ABOUT THIS TASK » The answer is all of the data repeated exactly, with each picture omitted.

<<<<

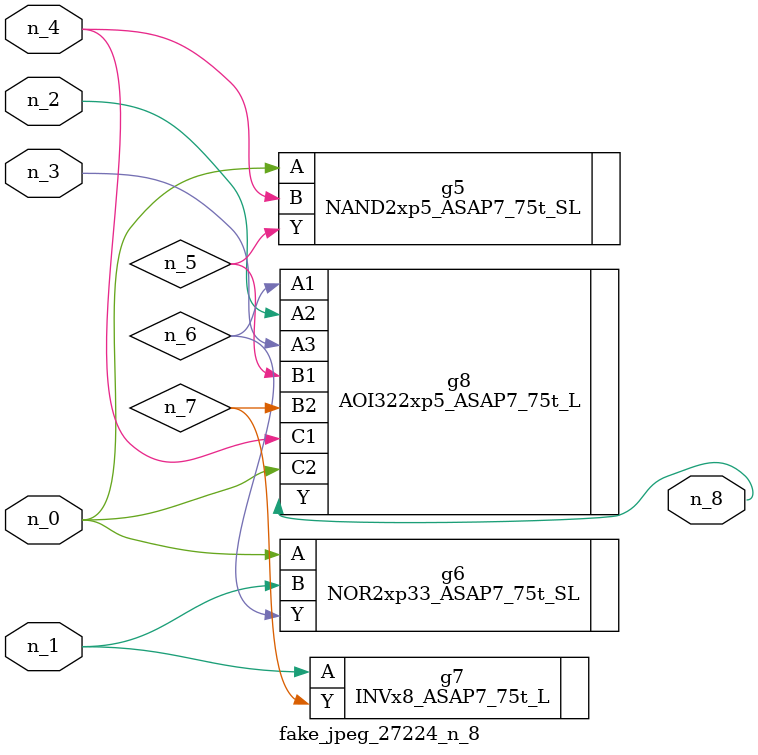
<source format=v>
module fake_jpeg_27224_n_8 (n_3, n_2, n_1, n_0, n_4, n_8);

input n_3;
input n_2;
input n_1;
input n_0;
input n_4;

output n_8;

wire n_6;
wire n_5;
wire n_7;

NAND2xp5_ASAP7_75t_SL g5 ( 
.A(n_0),
.B(n_4),
.Y(n_5)
);

NOR2xp33_ASAP7_75t_SL g6 ( 
.A(n_0),
.B(n_1),
.Y(n_6)
);

INVx8_ASAP7_75t_L g7 ( 
.A(n_1),
.Y(n_7)
);

AOI322xp5_ASAP7_75t_L g8 ( 
.A1(n_6),
.A2(n_2),
.A3(n_3),
.B1(n_5),
.B2(n_7),
.C1(n_4),
.C2(n_0),
.Y(n_8)
);


endmodule
</source>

>>>>

WORKED SOLUTION »
<source format=v>
module fake_jpeg_27224_n_8 (n_3, n_2, n_1, n_0, n_4, n_8);

input n_3;
input n_2;
input n_1;
input n_0;
input n_4;

output n_8;

wire n_6;
wire n_5;
wire n_7;

NAND2xp5_ASAP7_75t_SL g5 ( 
.A(n_0),
.B(n_4),
.Y(n_5)
);

NOR2xp33_ASAP7_75t_SL g6 ( 
.A(n_0),
.B(n_1),
.Y(n_6)
);

INVx8_ASAP7_75t_L g7 ( 
.A(n_1),
.Y(n_7)
);

AOI322xp5_ASAP7_75t_L g8 ( 
.A1(n_6),
.A2(n_2),
.A3(n_3),
.B1(n_5),
.B2(n_7),
.C1(n_4),
.C2(n_0),
.Y(n_8)
);


endmodule
</source>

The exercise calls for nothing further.